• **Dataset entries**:
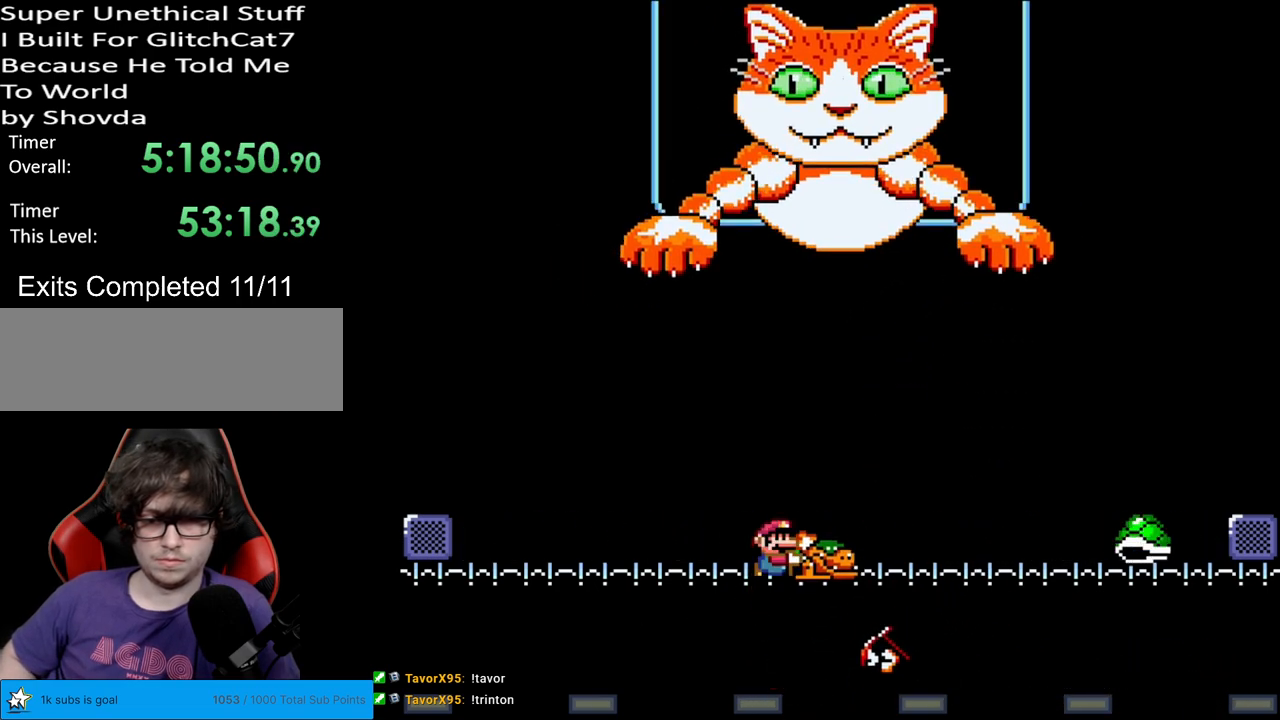
{"buttons": ["Y", "DPAD_LEFT"], "events": [[200, "DPAD_RIGHT", "up"], [200, "DPAD_UP", "down"], [217, "DPAD_LEFT", "down"], [217, "DPAD_UP", "up"]]}
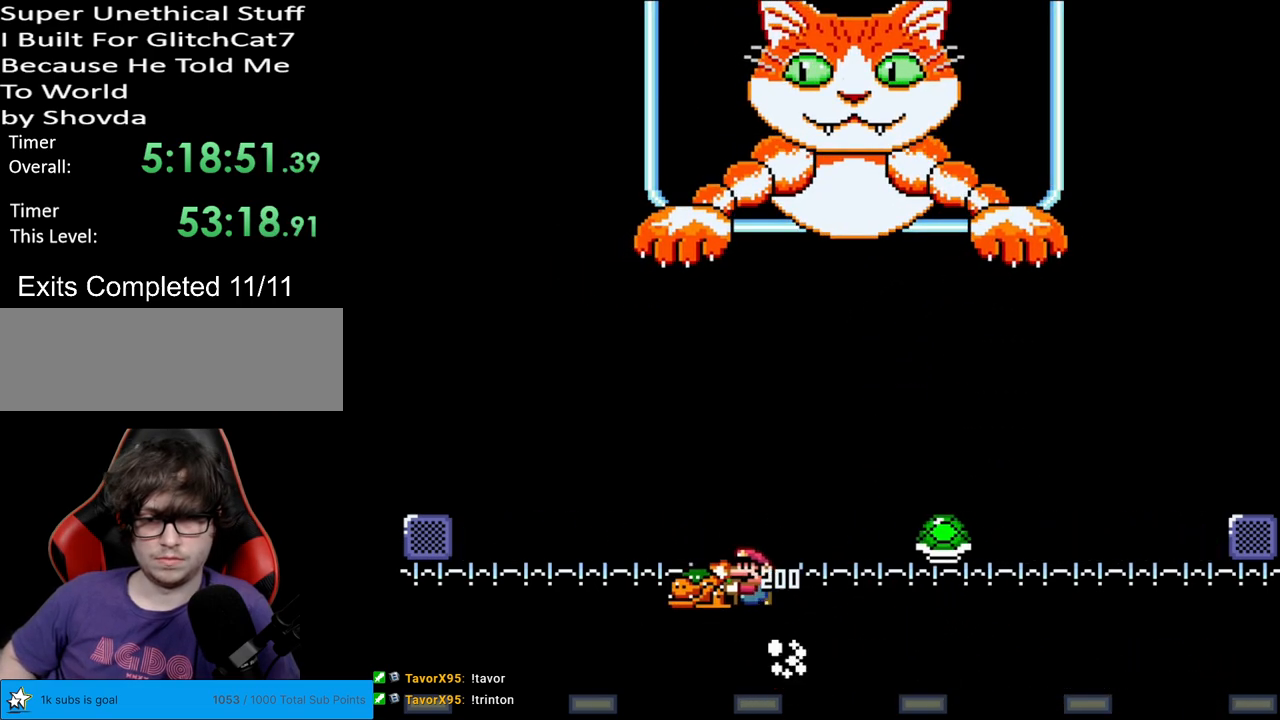
{"buttons": ["Y", "DPAD_RIGHT"], "events": [[33, "DPAD_LEFT", "up"], [83, "DPAD_RIGHT", "down"], [333, "DPAD_RIGHT", "up"], [467, "DPAD_RIGHT", "down"]]}
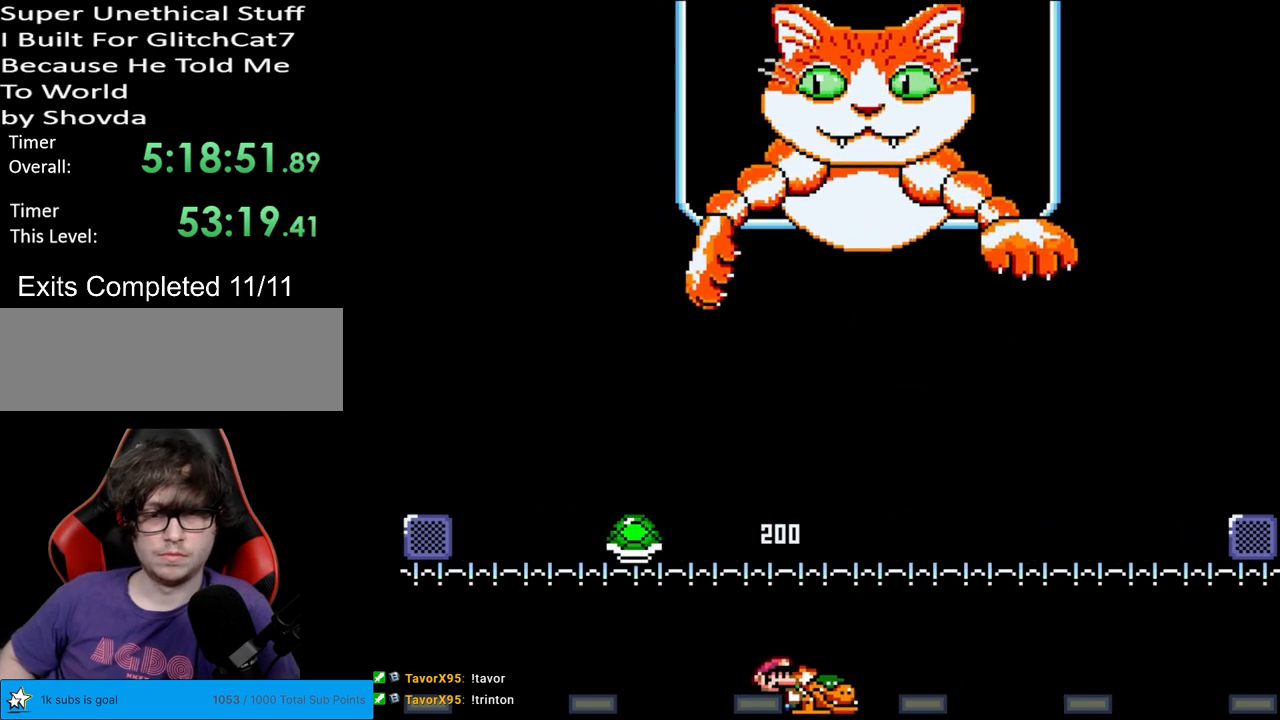
{"buttons": ["B", "Y", "DPAD_LEFT"], "events": [[133, "DPAD_RIGHT", "up"], [350, "B", "down"], [383, "DPAD_LEFT", "down"]]}
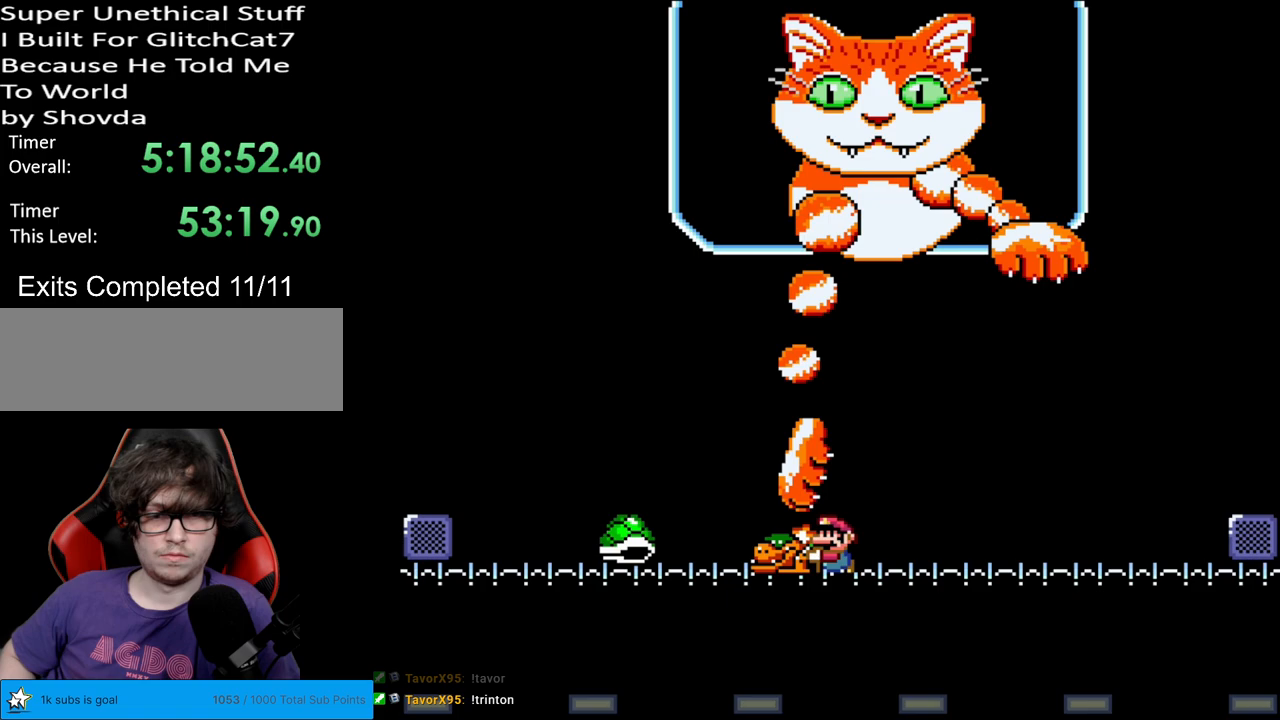
{"buttons": ["Y"], "events": [[50, "B", "up"], [133, "DPAD_LEFT", "up"]]}
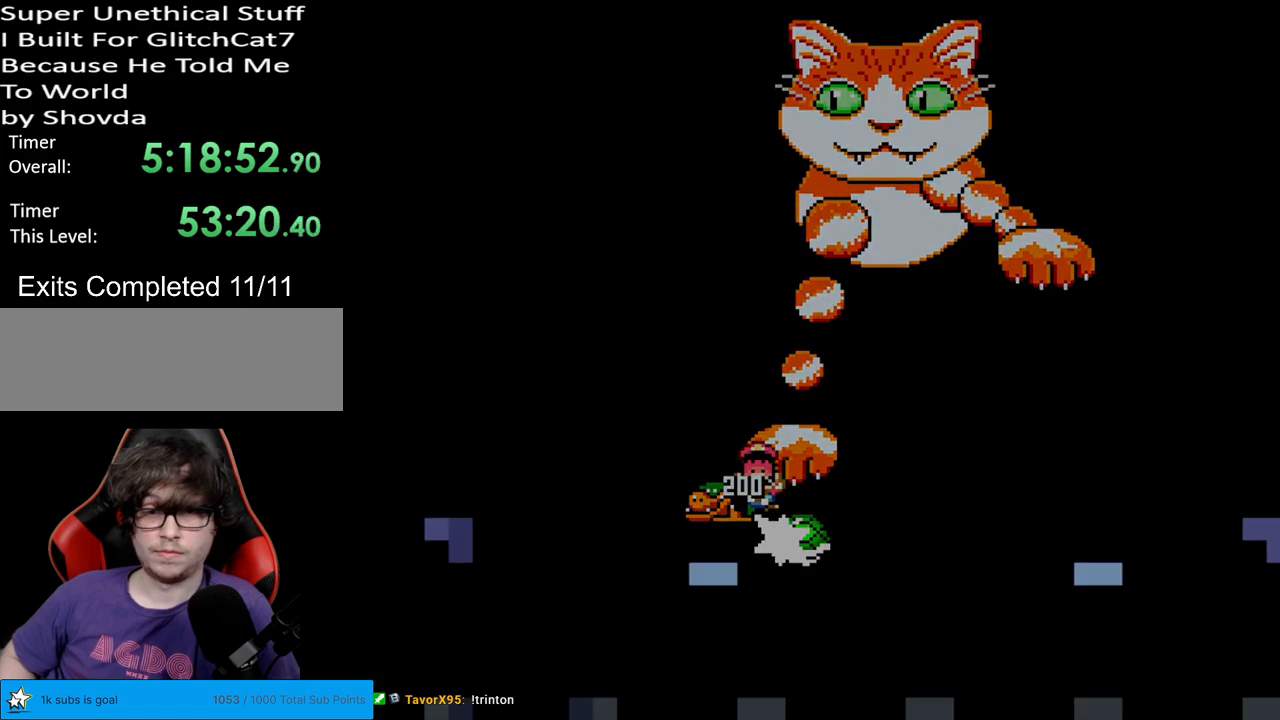
{"buttons": ["Y"], "events": []}
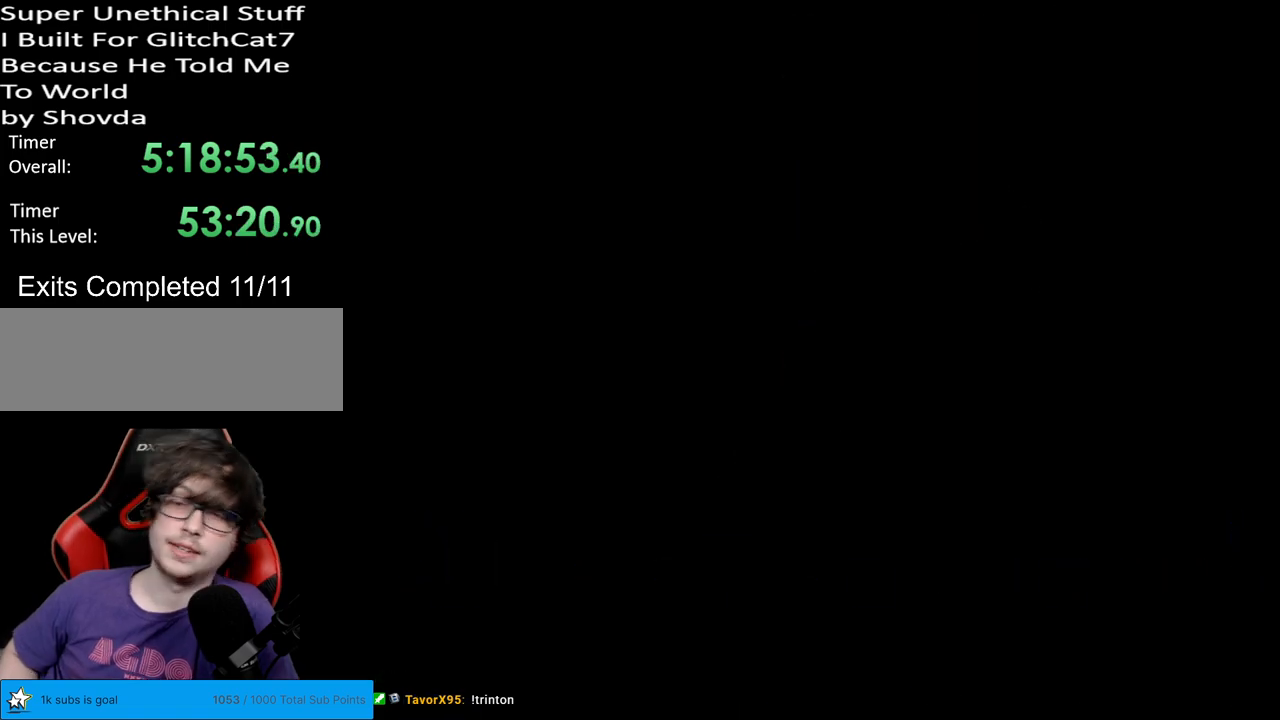
{"buttons": ["Y"], "events": []}
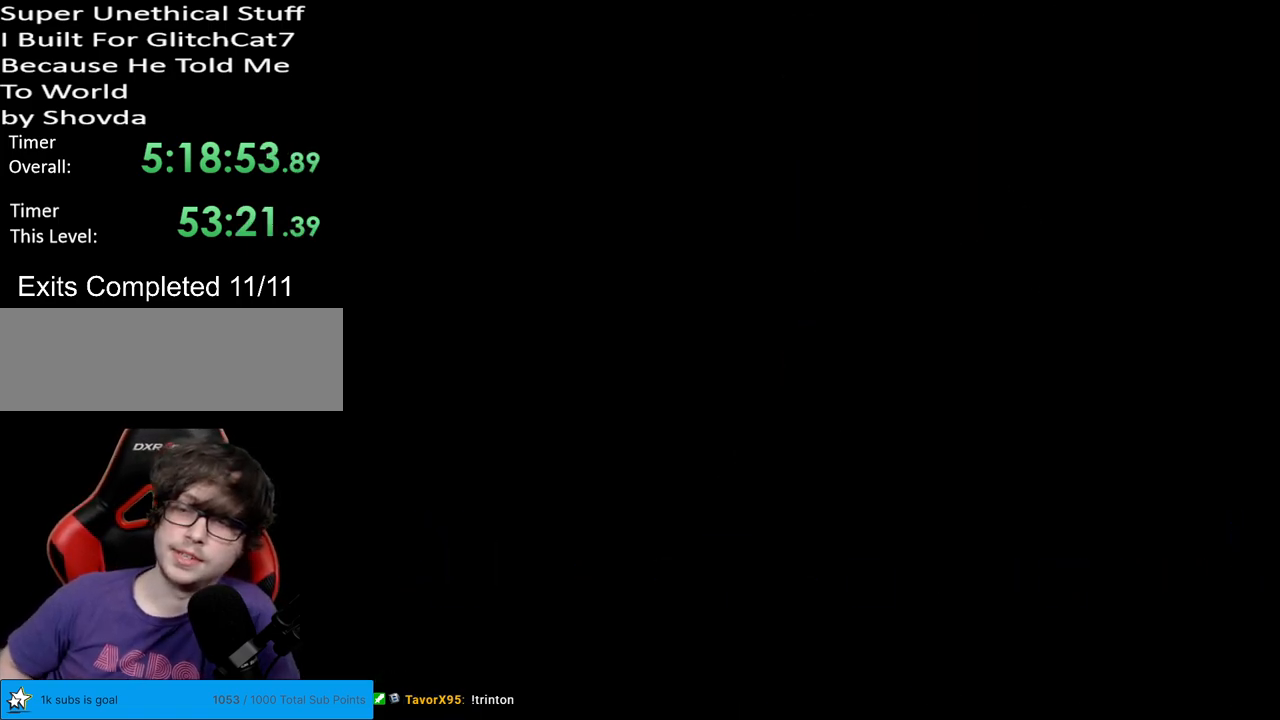
{"buttons": ["Y"], "events": []}
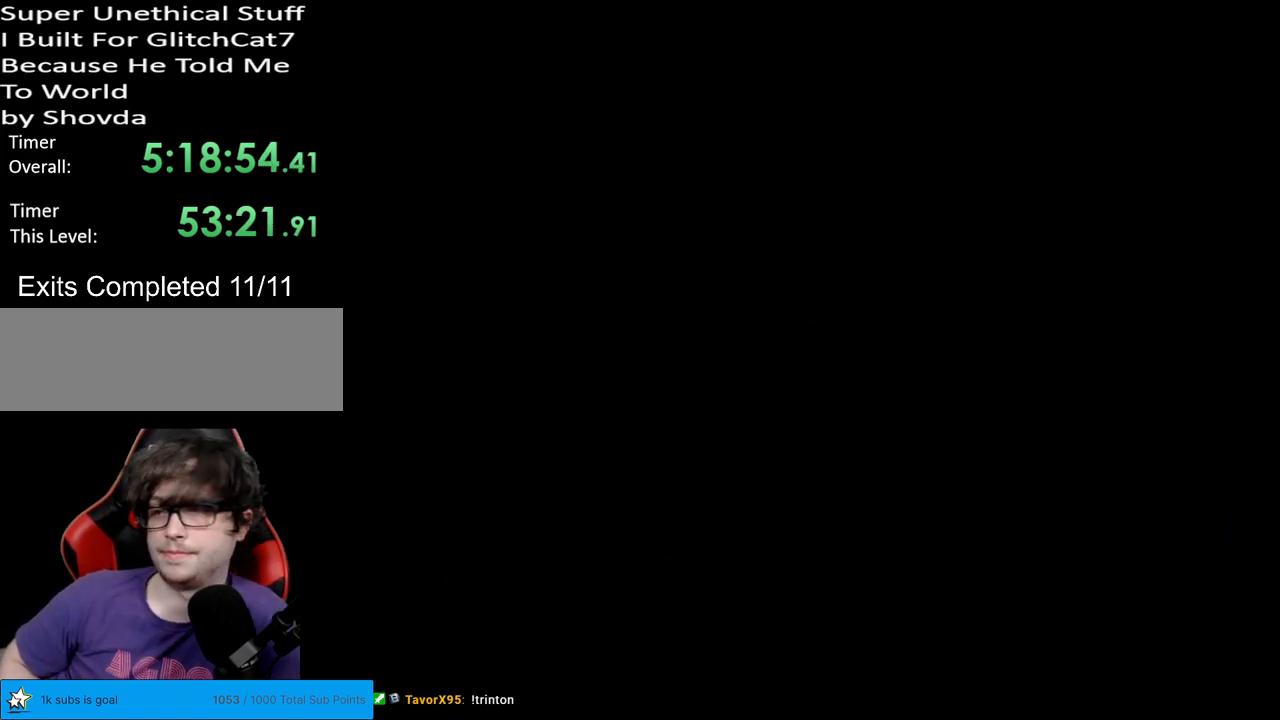
{"buttons": ["Y"], "events": []}
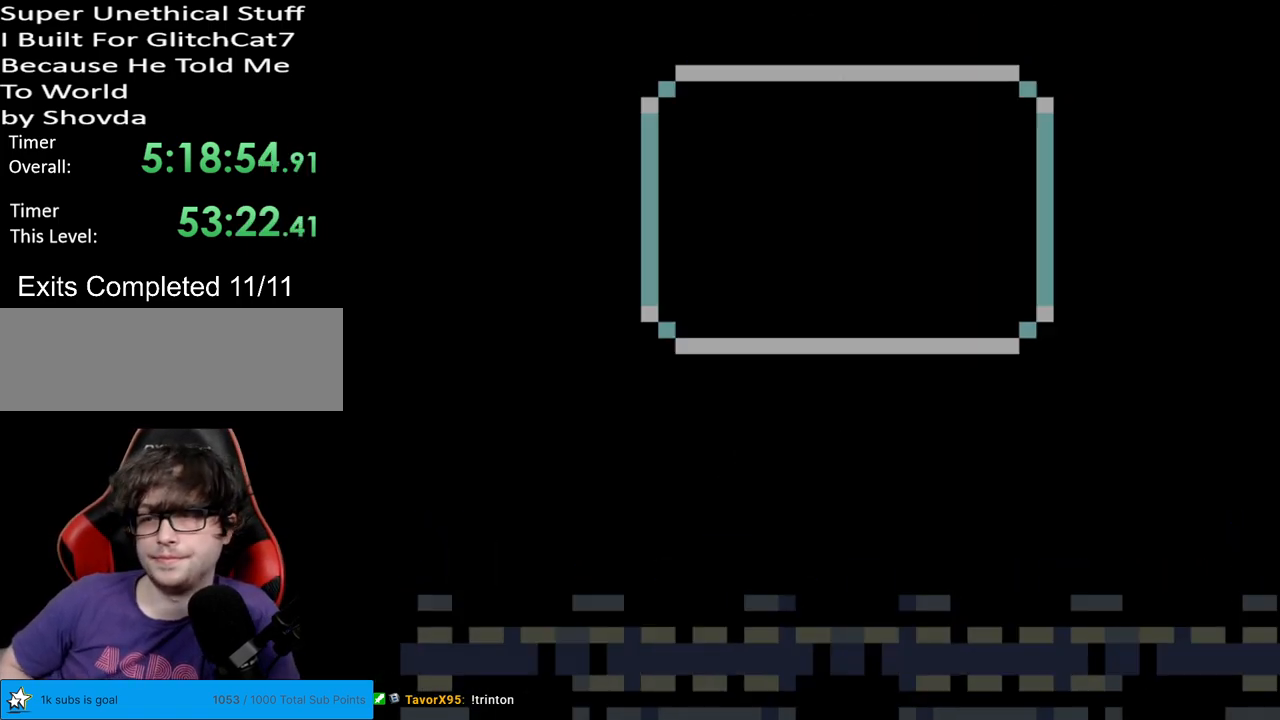
{"buttons": ["Y"], "events": []}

• **Requirement**: With the pictures omitted, the records above are to be repeated exactly.

• **Result**:
{"buttons": ["Y", "DPAD_LEFT"], "events": [[200, "DPAD_RIGHT", "up"], [200, "DPAD_UP", "down"], [217, "DPAD_LEFT", "down"], [217, "DPAD_UP", "up"]]}
{"buttons": ["Y", "DPAD_RIGHT"], "events": [[33, "DPAD_LEFT", "up"], [83, "DPAD_RIGHT", "down"], [333, "DPAD_RIGHT", "up"], [467, "DPAD_RIGHT", "down"]]}
{"buttons": ["B", "Y", "DPAD_LEFT"], "events": [[133, "DPAD_RIGHT", "up"], [350, "B", "down"], [383, "DPAD_LEFT", "down"]]}
{"buttons": ["Y"], "events": [[50, "B", "up"], [133, "DPAD_LEFT", "up"]]}
{"buttons": ["Y"], "events": []}
{"buttons": ["Y"], "events": []}
{"buttons": ["Y"], "events": []}
{"buttons": ["Y"], "events": []}
{"buttons": ["Y"], "events": []}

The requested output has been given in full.